Os implantes não têm ligamento periodontal, e isso muda tudo na manutenção
A manutenção de um implante é muitas vezes conduzida como a de um dente, e as diferenças anatómicas entre ambos tornam essa equivalência arriscada.
A diferença principal é a ausência do ligamento periodontal. O dente está suspenso no alvéolo por fibras que o ligam ao osso, ao passo que o implante está em contacto direto com ele.
O ligamento traz vascularização, propriocepção e capacidade de remodelação. O implante não tem nada disso.
A consequência mais importante diz respeito à defesa. O tecido peri-implantar tem menor aporte vascular e as fibras de colagénio correm paralelas à superfície em vez de se inserirem nela.
Daí resulta uma barreira menos eficaz contra a progressão bacteriana em profundidade, e é por isso que a peri-implantite avança mais depressa do que uma periodontite em igualdade de condições.

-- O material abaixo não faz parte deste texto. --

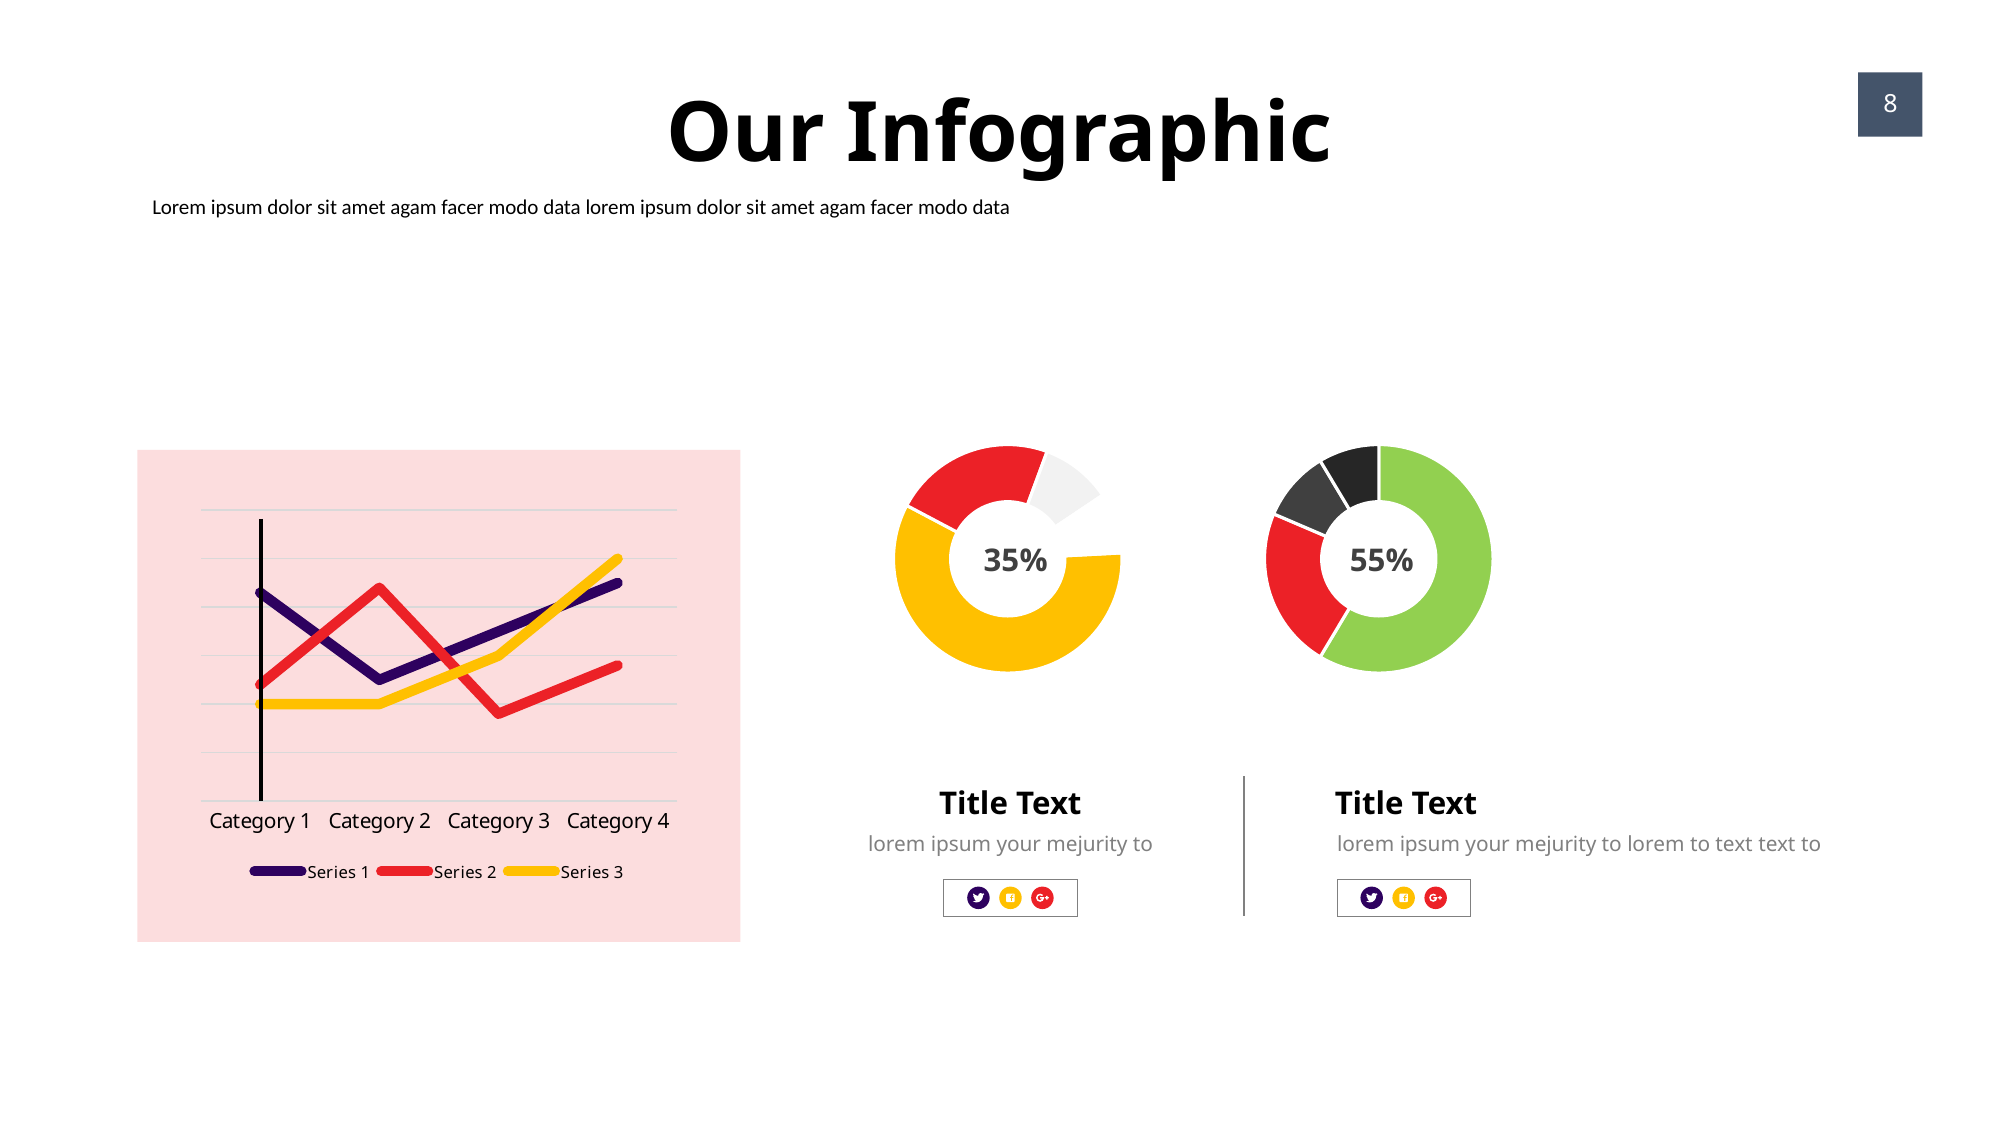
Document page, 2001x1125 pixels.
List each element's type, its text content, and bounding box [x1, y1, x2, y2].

subtitle Lorem ipsum dolor sit amet agam facer modo data lorem ipsum dolor sit amet agam facer modo data [137, 186, 1863, 227]
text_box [137, 449, 741, 942]
title Our Infographic [137, 78, 1863, 186]
slide_number 8 [1863, 78, 1927, 130]
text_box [853, 439, 1863, 916]
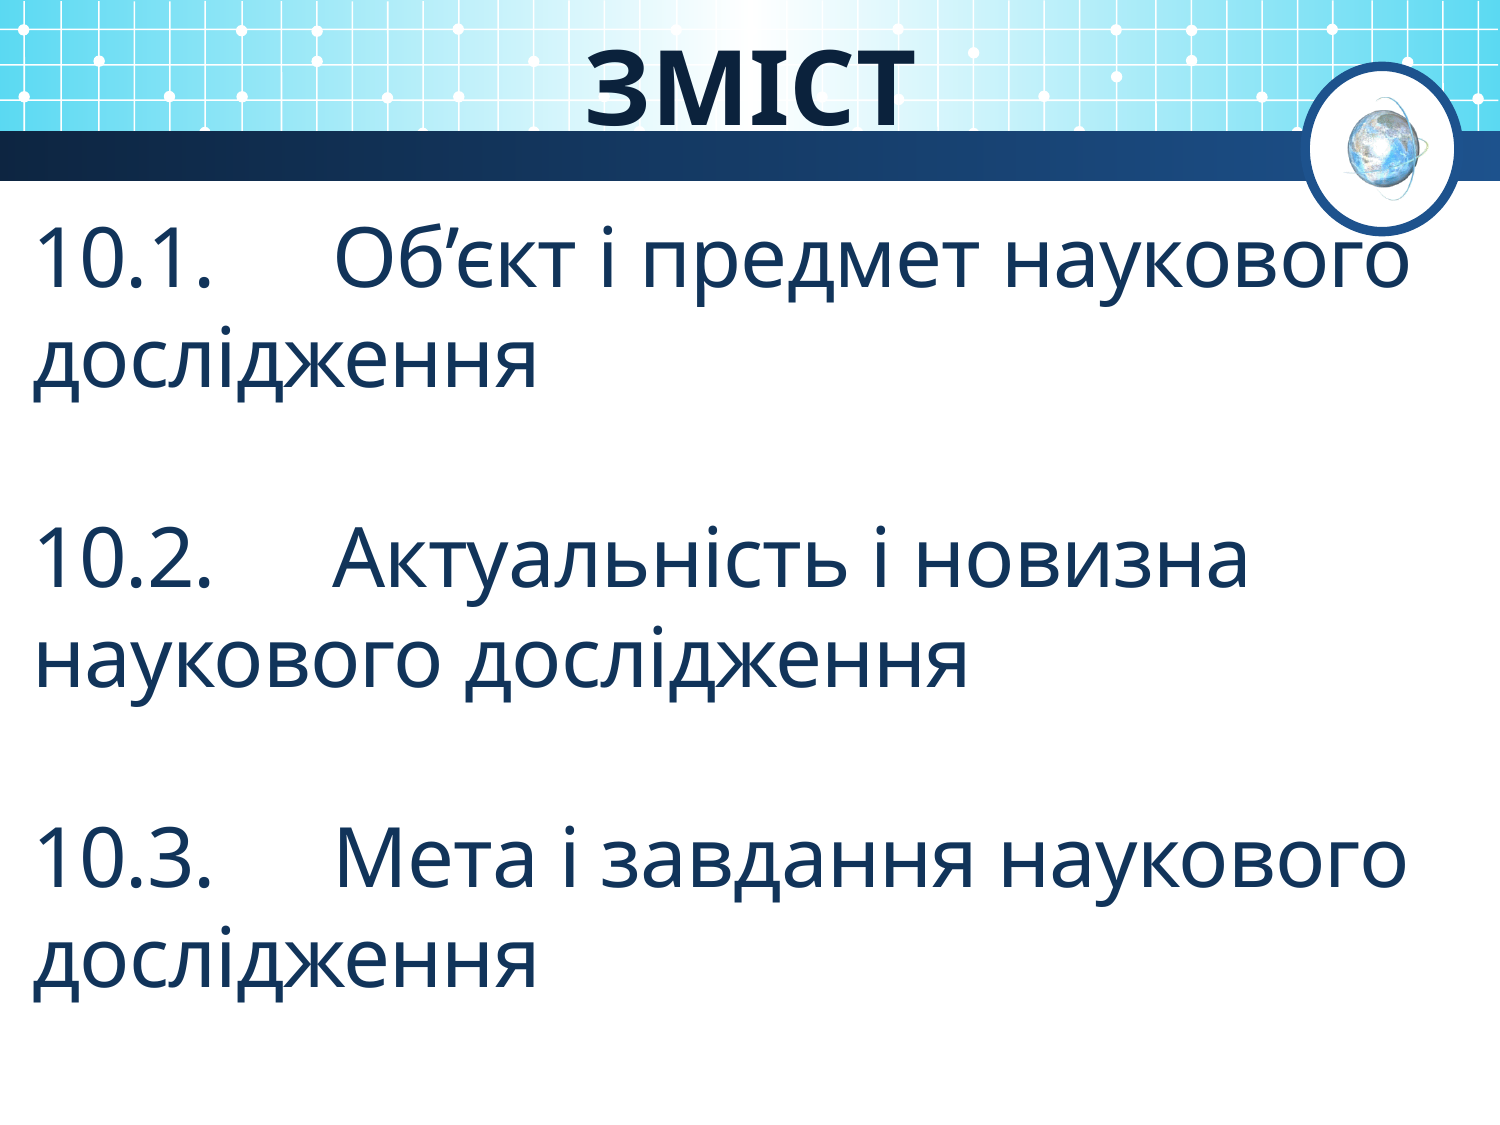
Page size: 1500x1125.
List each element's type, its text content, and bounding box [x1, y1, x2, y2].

list 10.1. Об’єкт і предмет наукового дослідження 10.2. Актуальність і новизна наукового дослідження 10.3. Мета і завдання наукового дослідження [17, 196, 1500, 1094]
title ЗМІСТ [64, 37, 1436, 130]
picture [1310, 99, 1454, 196]
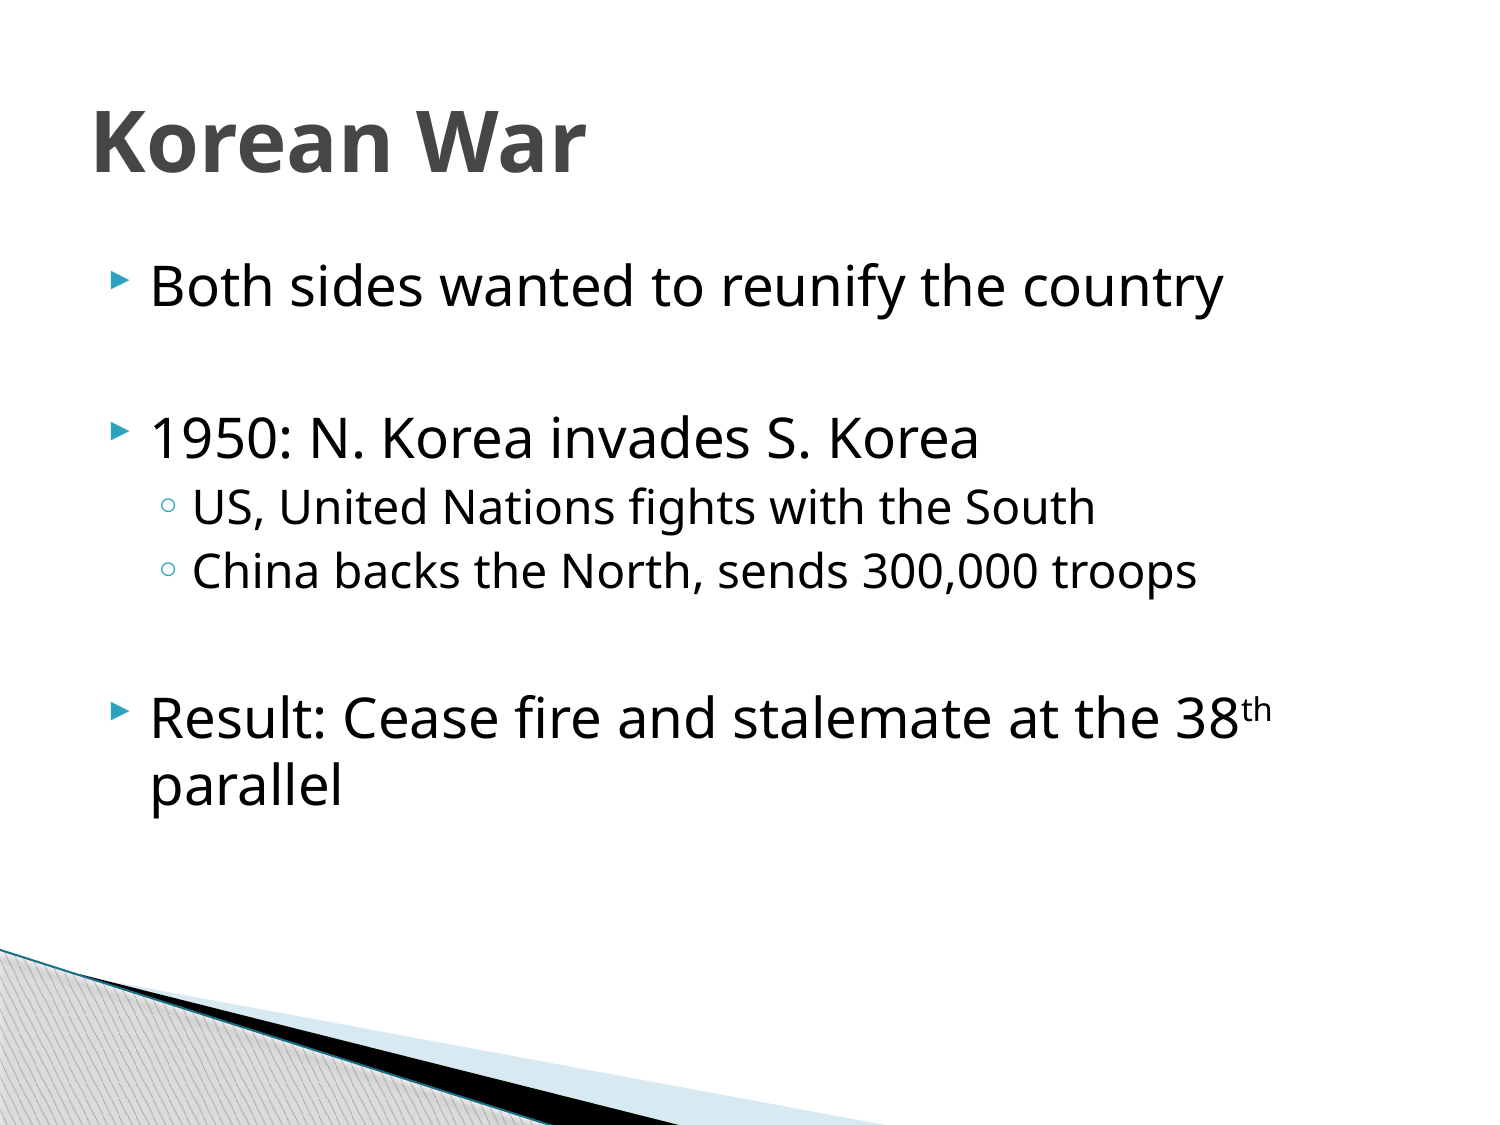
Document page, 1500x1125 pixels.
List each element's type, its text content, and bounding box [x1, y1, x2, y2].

title Korean War [75, 45, 1425, 233]
list Both sides wanted to reunify the country 1950: N. Korea invades S. Korea US, United Nations fights with the South China backs the North, sends 300,000 troops Result: Cease fire and stalemate at the 38th parallel [75, 243, 1425, 986]
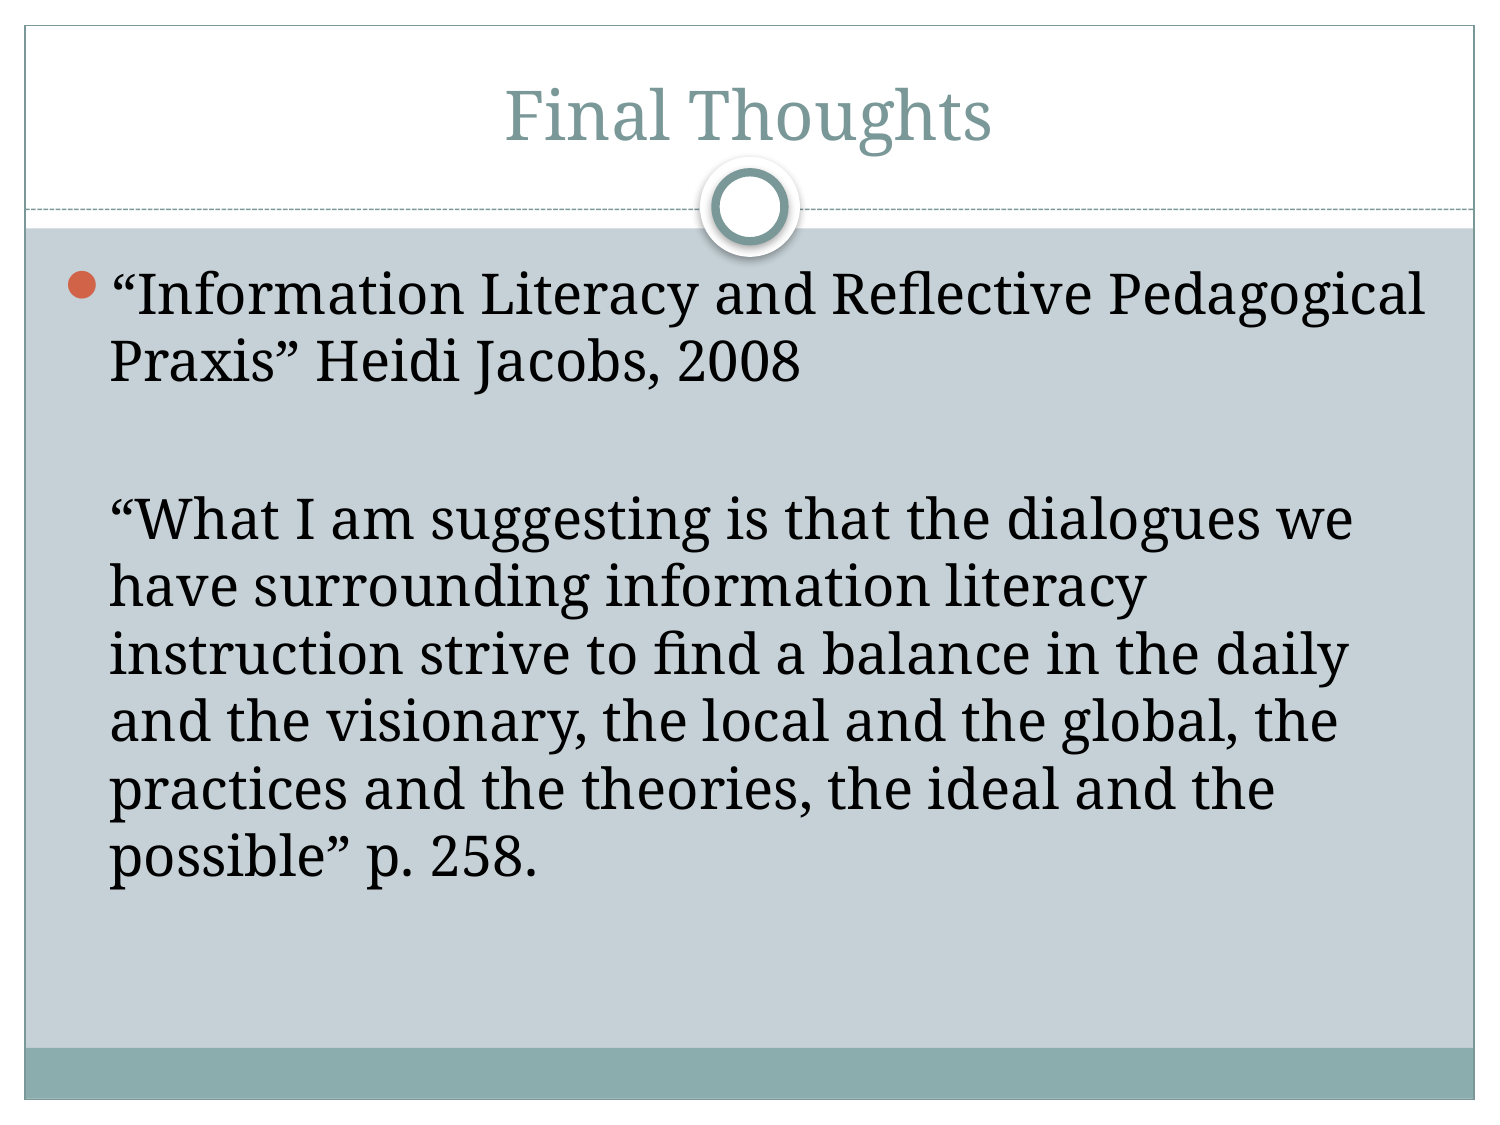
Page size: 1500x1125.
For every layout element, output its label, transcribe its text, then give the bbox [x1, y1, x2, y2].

list “Information Literacy and Reflective Pedagogical Praxis” Heidi Jacobs, 2008 “What I am suggesting is that the dialogues we have surrounding information literacy instruction strive to find a balance in the daily and the visionary, the local and the global, the practices and the theories, the ideal and the possible” p. 258. [49, 250, 1445, 1025]
title Final Thoughts [49, 37, 1450, 162]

A ausência de propriocepção tem um efeito prático: o doente não sente a sobrecarga num implante como a sentiria num dente, e não refere sintomas até a situação estar avançada.
A sondagem faz-se com pressão ainda mais leve, porque o tecido oferece menos resistência e a sonda penetra mais facilmente com a mesma força.
Os valores interpretam-se de outro modo e comparam-se com o registo de base feito na entrega da prótese, que é a referência individual daquele implante.
A hemorragia à sondagem continua a ser o indicador mais útil, e o seu aparecimento num implante antes estável deve ser levado a sério mesmo sem aumento da profundidade.
Quanto aos instrumentos a regra é firme: nada metálico em contacto com a superfície implantar. Curetas de titânio, fibra de carbono ou plástico, e pontas ultrassónicas revestidas.
O risco produzido por um instrumento metálico cria uma superfície rugosa que favorece a adesão bacteriana, e o dano fica permanente.
O jato de pó com glicina ou eritritol é hoje a escolha preferível nas superfícies implantares, porque remove a biopelícula sem contacto mecânico e sem alterar o titânio.
Em síntese: a ausência do ligamento reduz vascularização e defesa, a peri-implantite progride mais depressa, a sondagem exige menos pressão e uma referência individual, nenhum instrumento metálico toca no titânio, e os pós finos são a melhor escolha.